Coraline, por exemplo, adormece em sua casa real — pálida, indiferente, sem cor — e desperta com o som sutil de um ratinho, símbolo da travessura e do segredo. Ao segui-lo, ela encontra uma pequena porta escondida na parede, que se abre para um túnel estreito. Há algo iniciático nessa travessia: ela engatinha, atravessa, e ao emergir, chega a uma realidade paralela onde tudo parece melhor. A comida tem gosto, os pais sorriem, os brinquedos falam. Mas há um preço. Como todo encantamento, essa perfeição é uma ilusão. Coraline dorme e acorda mais uma vez — e está de volta ao mundo real, o mundo imperfeito, mas também o único onde é possível crescer verdadeiramente.
Alice, por sua vez, cai no sono e despenca por uma toca de coelho. Um abismo. Um mergulho repentino que rompe as regras do tempo e do espaço. Ao passar por uma porta diminuta — também ela — adentra um mundo sem sentido lógico, mas pleno de sentido simbólico. Lá, as regras sociais são subvertidas, a identidade é fluida, e o absurdo reina como espelho distorcido da realidade. Ao despertar, Alice retorna ao seu mundo, mas nunca da mesma forma. Ela viu demais. Viveu demais. Sonhou demais. O retorno ao mundo desperto carrega sempre o sabor do irreversível.
Esses sonhos não são fugas. São convites à jornada interior. No mundo real, Coraline sente-se ignorada, incompreendida, solitária. Alice, entediada, não encontra sentido nas obrigações de uma menina bem-comportada da era vitoriana. Ambas, ao adormecerem, encontram mundos onde suas vozes ganham força, onde o impossível se torna palpável. Mas o encantamento desses mundos alternativos não é resposta final — é provocação. O fantástico revela o que falta, mas também o que precisa ser transformado no real.
A pequena porta, o túnel, a queda: símbolos da iniciação. O sono: rito de passagem. E o despertar: retorno com a consciência expandida.
Há sempre algo que se morre nesses sonhos, para que algo possa renascer ao despertar.

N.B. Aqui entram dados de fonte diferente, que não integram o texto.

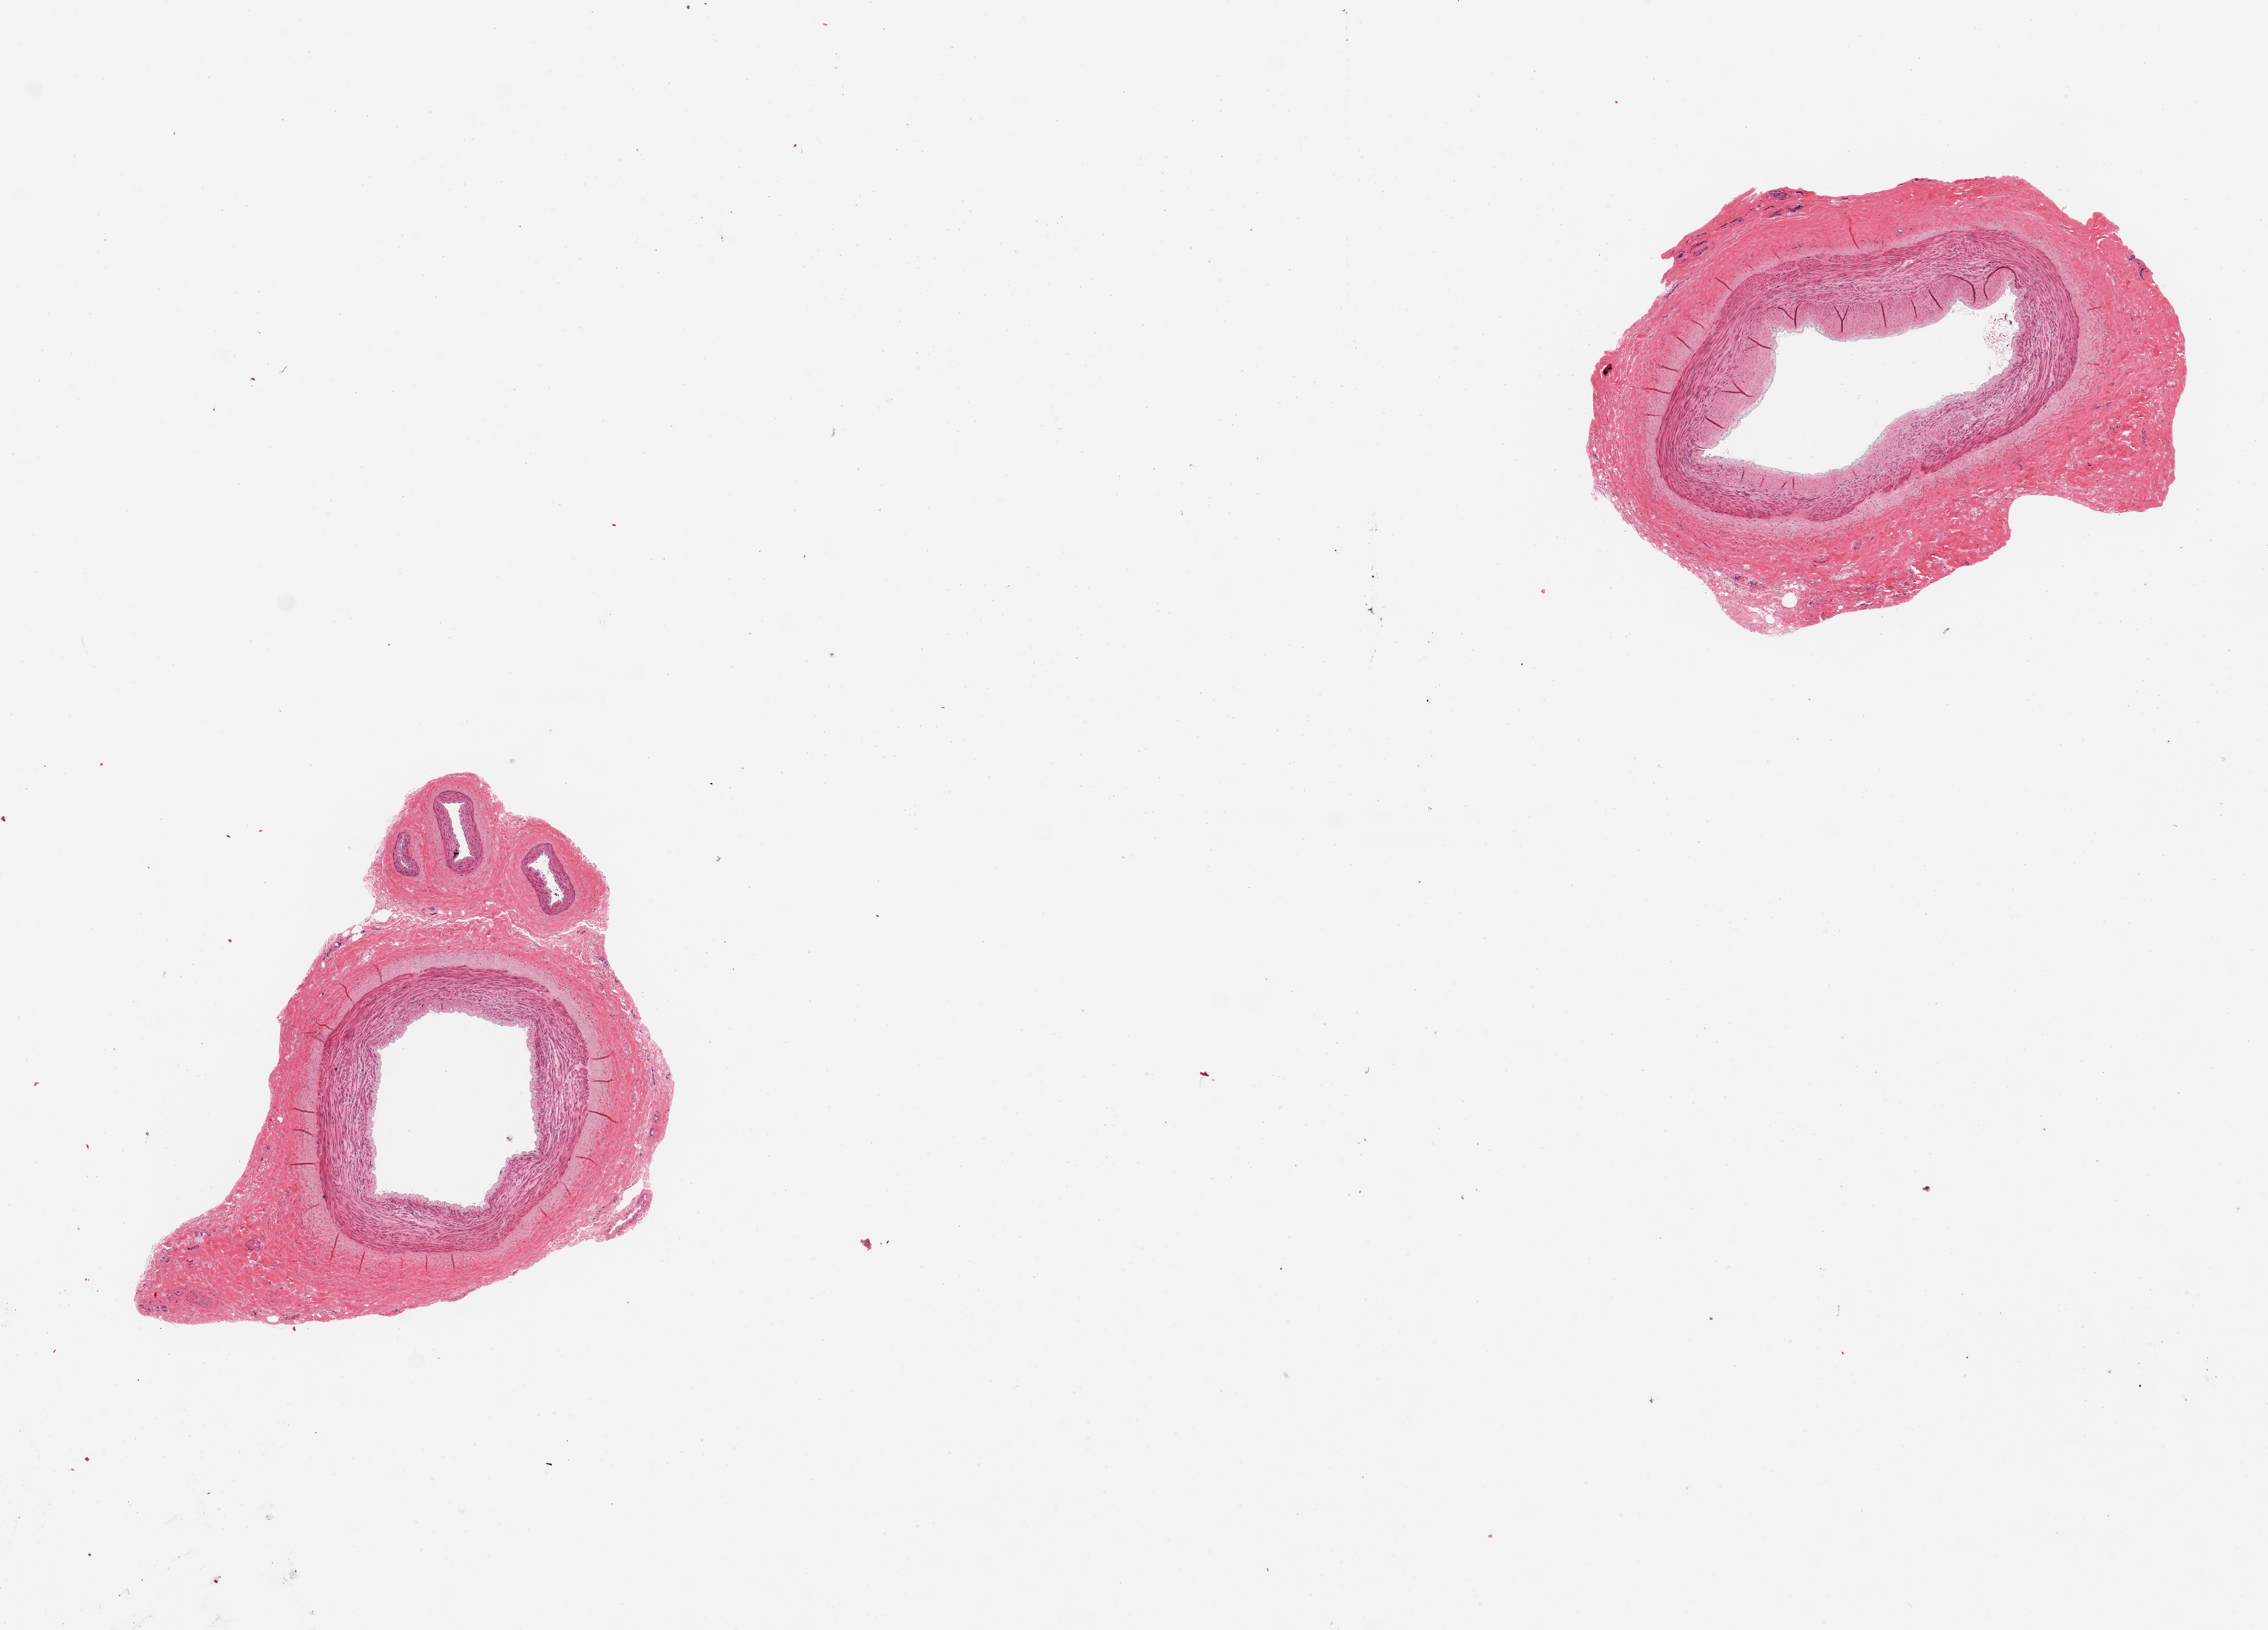
Whole-slide image, haematoxylin and eosin stain — shown as a low-resolution overview of the whole scanned area (about 14.8 x 10.6 mm, acquisition: 20x scan). PAXgene-fixed, paraffin-embedded tissue. Target tissue: tibial artery. Tissue donor sample. Donor sex: female.
Reviewer comment on this tissue sample: 2 pieces.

O mundo das fantasias seduz com sua promessa de plenitude, mas é no mundo real — com todas as suas falhas — que se vive de fato.
Talvez, então, o sono nos contos de fadas não seja um simples apagar dos sentidos, mas o mais profundo dos chamamentos: aquele que nos convida a atravessar, sonhar, ver com outros olhos… e voltar transformados.